Question

In an isolated system, find the condition for spontaneous reaction.
(A)- $\Delta U = 0,\Delta S = 0,\Delta G = 0$
(B)- $\Delta U < 0,\Delta S > 0,\Delta G < 0$
(C)- $\Delta U = 0,\Delta S > 0,\Delta G < 0$
(D)- $\Delta U < 0,\Delta S < 0,\Delta G < 0$

Answer 1

Hint: An isolated system can either be a physical system so far removed from other systems that it does not interact with them or it can also be a thermodynamic system enclosed by rigid immovable walls through which neither mass nor energy can pass.

Complete step by step solution:
In thermodynamics, a spontaneous process is the time-evolution of a system in which it releases free energy and it moves to a lower state i.e. more thermodynamically stable energy state.
As given in the options, we have three terms namely Internal energy denoted by U, Entropy which is denoted by S and Gibbs free energy which is denoted by G. Let's have a basic idea about them in order to pick the correct option.
- Internal energy (U) : The internal energy of a thermodynamic system is the energy which is contained within it. In other words, it is the energy necessary to create the system in any given internal state. The difference in internal energy is determined by thermodynamic processes that carry the system between the reference state and the current state of interest. In spontaneous condition it will become equals to zero.
- Entropy (S) : Entropy is an extensive property of any thermodynamic system. The second law of thermodynamics states that the entropy of an isolated system can never decrease over time. Isolated systems spontaneously evolve towards thermodynamic equilibrium i.e. the state with maximum entropy. Entropy is a function of state of the system, so the change in entropy of a system can be determined by its initial and final states. It is always greater than zero in spontaneous condition.
- Gibbs free energy(G) : Gibbs free energy is a thermodynamic potential that can be used to calculate the maximum amount of reversible work that may be performed by a system at a constant temperature and pressure. Since in spontaneous conditions entropy is positive so by the relation of Gibbs free energy and entropy it is clear that for the condition of spontaneity, Gibbs free energy will be less than zero.

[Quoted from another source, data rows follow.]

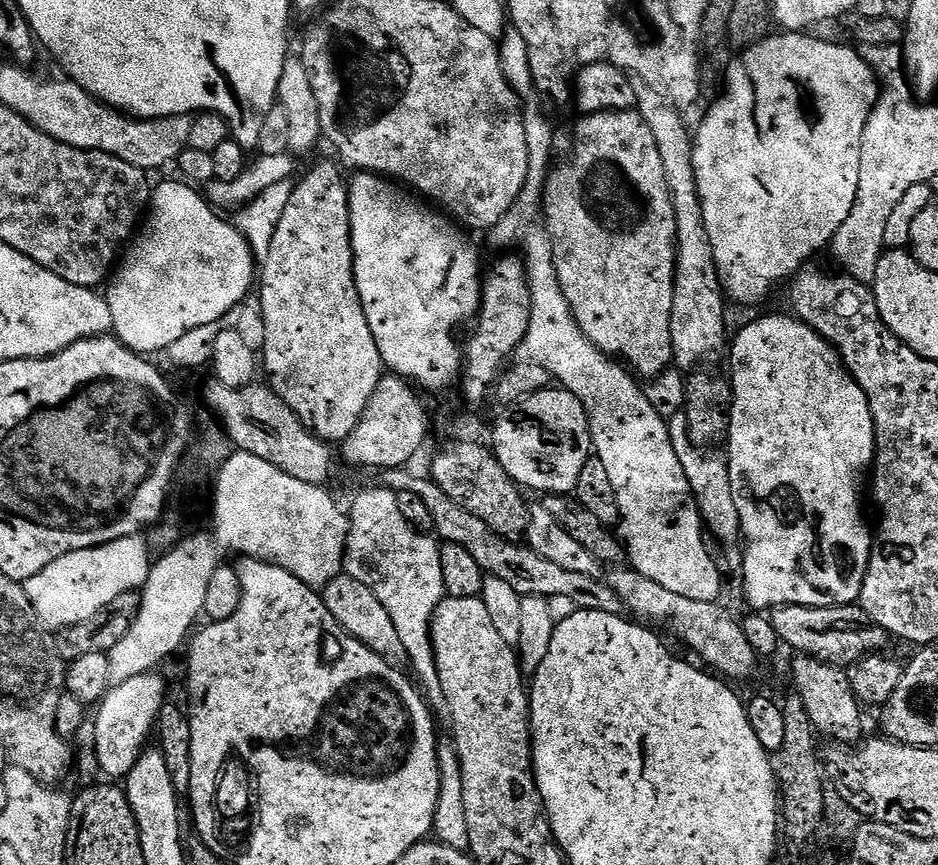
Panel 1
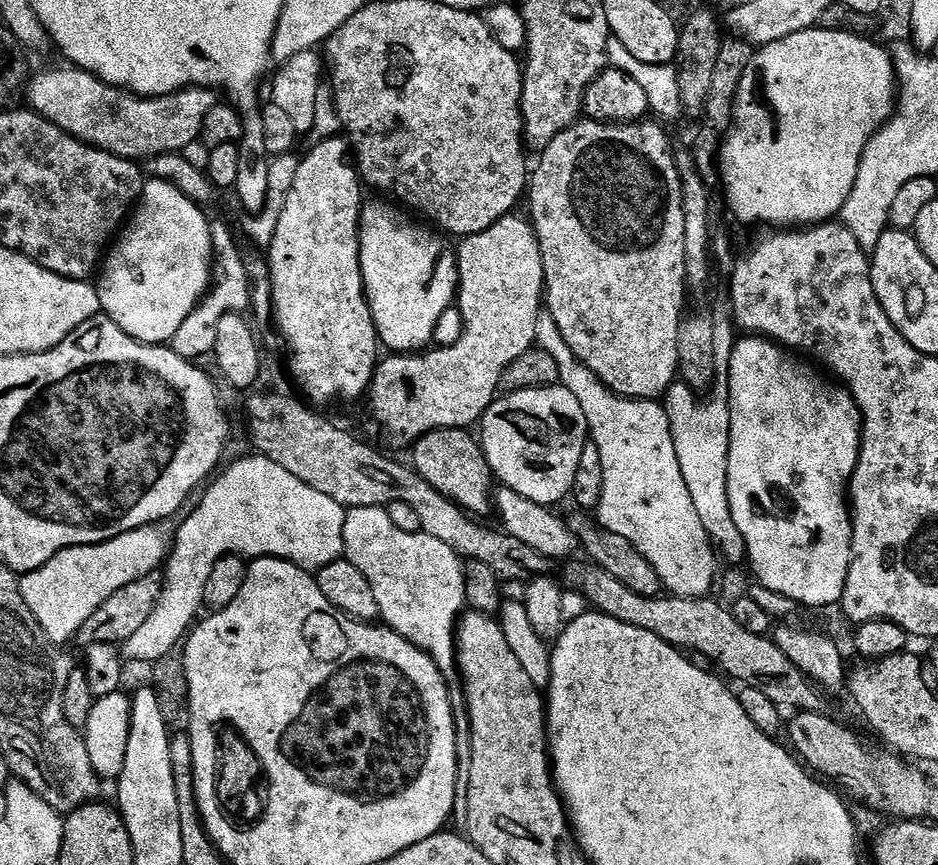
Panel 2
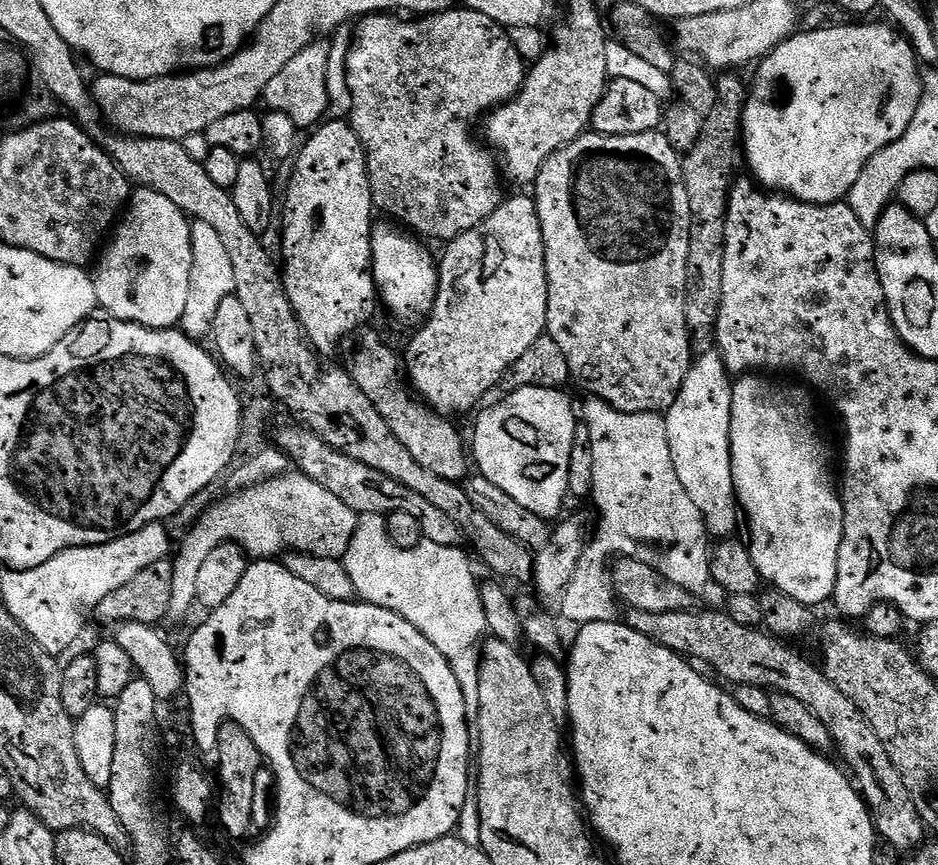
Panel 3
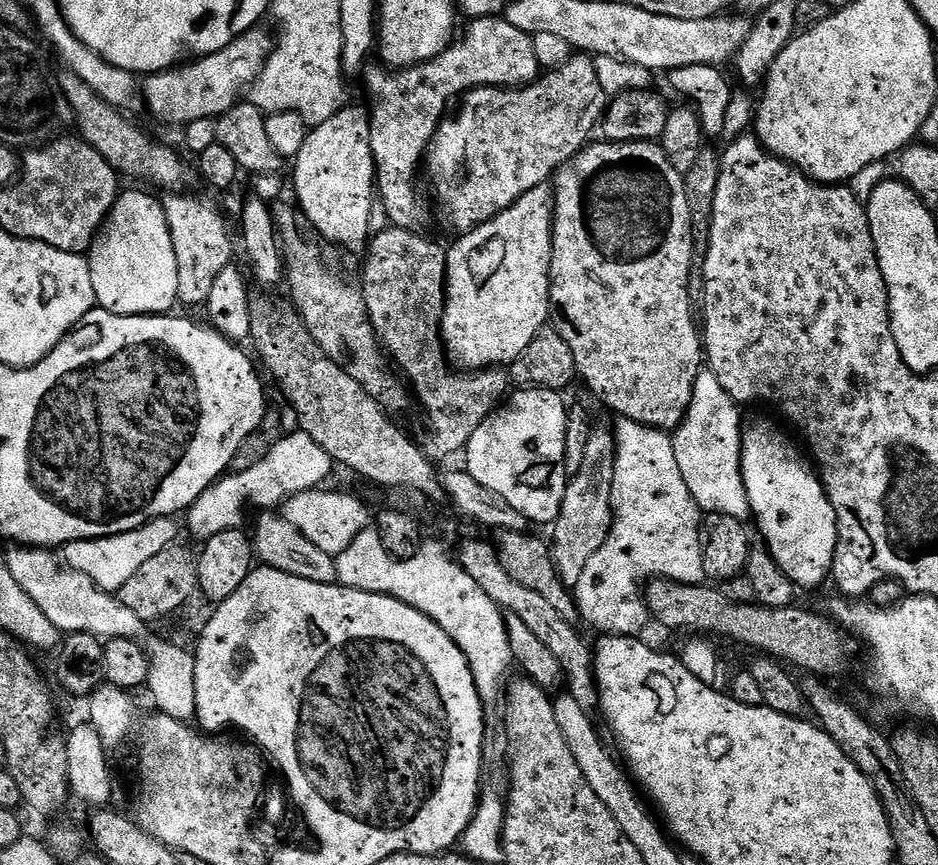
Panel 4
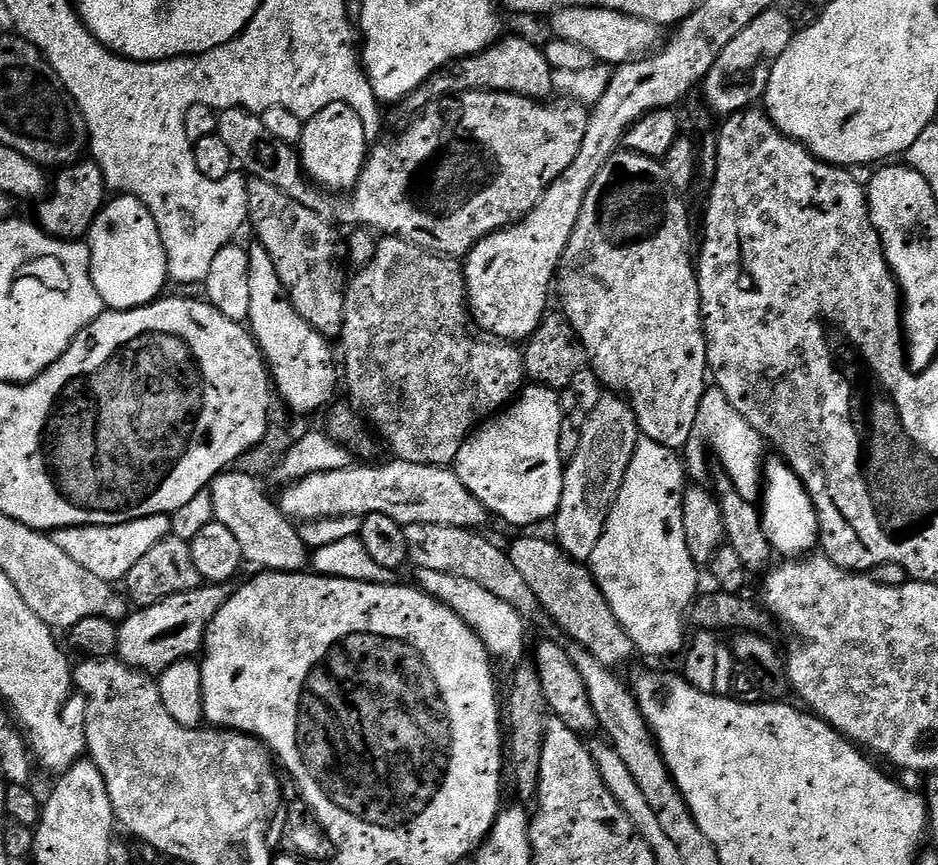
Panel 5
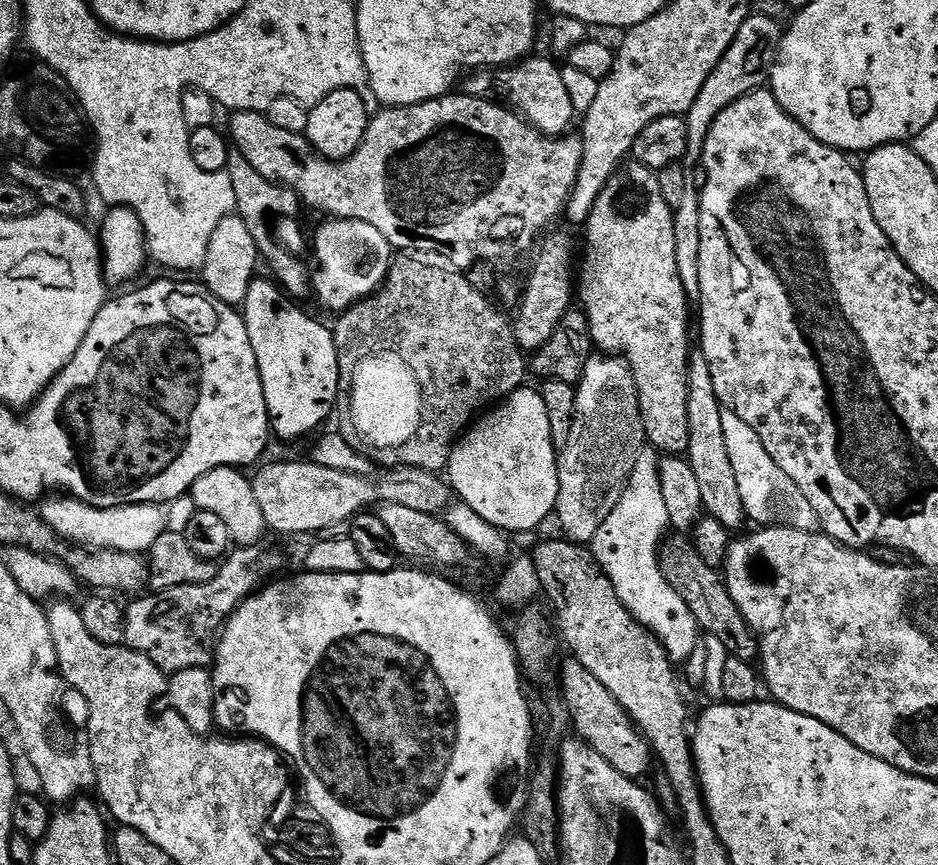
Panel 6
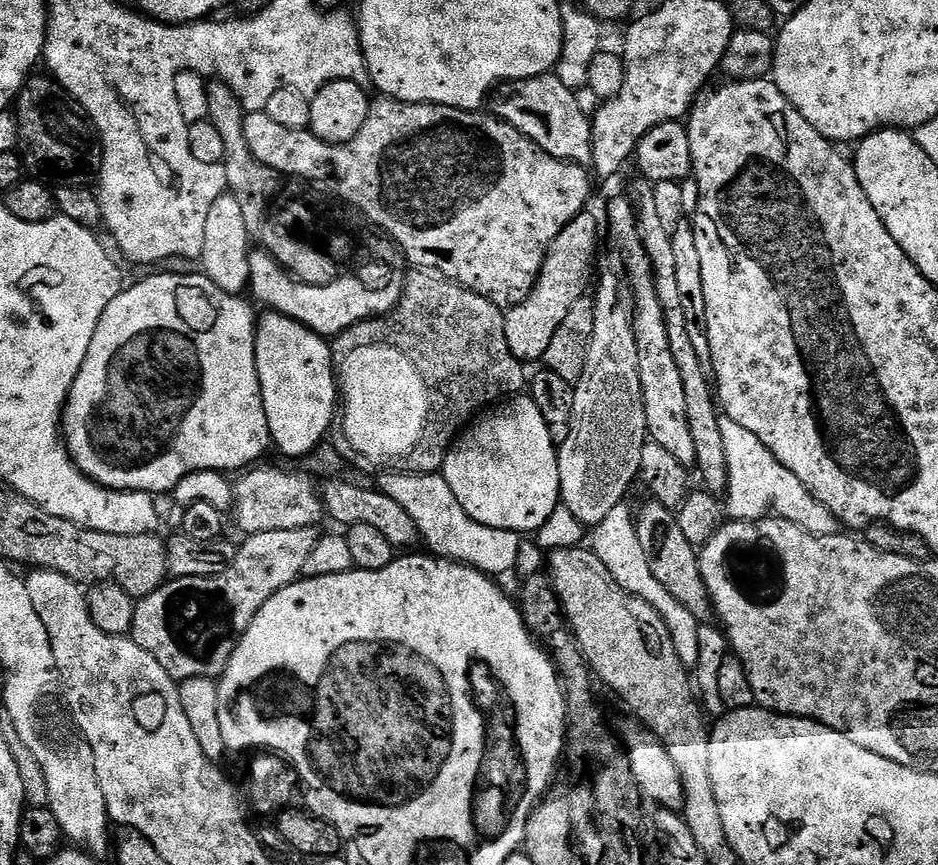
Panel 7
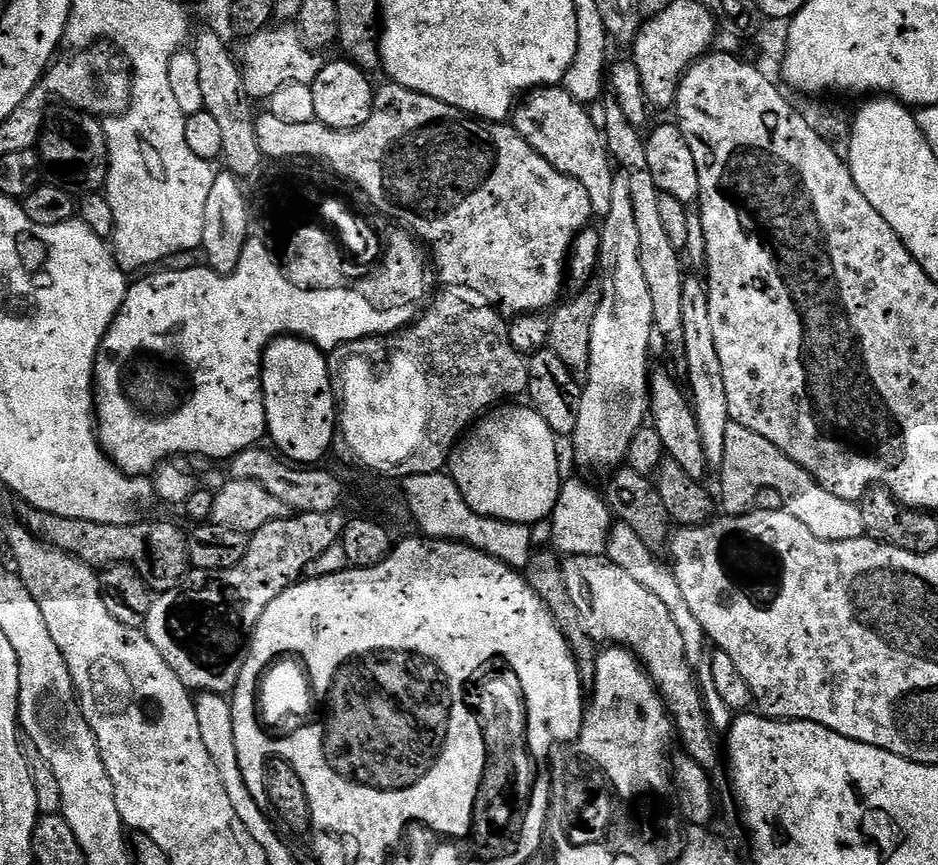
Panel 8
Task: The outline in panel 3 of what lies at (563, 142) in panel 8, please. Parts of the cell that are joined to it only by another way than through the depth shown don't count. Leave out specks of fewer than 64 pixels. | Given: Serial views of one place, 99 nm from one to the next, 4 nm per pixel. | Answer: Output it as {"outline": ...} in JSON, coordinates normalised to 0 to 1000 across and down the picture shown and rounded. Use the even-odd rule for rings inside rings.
{"outline":[[[487,7],[478,10],[477,14],[465,14],[461,18],[447,21],[428,21],[422,16],[398,16],[387,20],[378,29],[369,81],[371,82],[373,110],[376,114],[373,142],[382,155],[390,178],[398,237],[404,244],[406,240],[412,249],[419,250],[419,252],[414,251],[419,255],[428,254],[428,257],[422,257],[430,260],[432,265],[438,266],[445,274],[457,273],[458,276],[470,277],[470,280],[488,275],[493,271],[497,271],[497,266],[505,266],[505,261],[518,257],[518,252],[522,252],[522,247],[527,247],[527,243],[531,243],[531,238],[537,235],[539,221],[537,222],[536,215],[533,214],[535,199],[531,193],[530,182],[527,179],[526,172],[517,169],[513,163],[513,168],[507,163],[507,157],[503,154],[503,142],[507,138],[511,140],[525,126],[532,125],[533,121],[547,116],[554,108],[555,99],[559,98],[561,71],[552,62],[543,34],[527,25],[527,21],[518,21],[518,16],[510,16],[497,7]]]}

From the above discussion, it is clear that the correct answer for the above question is option (C).

Note: Remember that the sign convention for free energy change follows the general convention for thermodynamic measurements, in which a release of free energy from the system is termed as a negative change in the free energy of the system and a positive change in the free energy of the surroundings and vice- versa.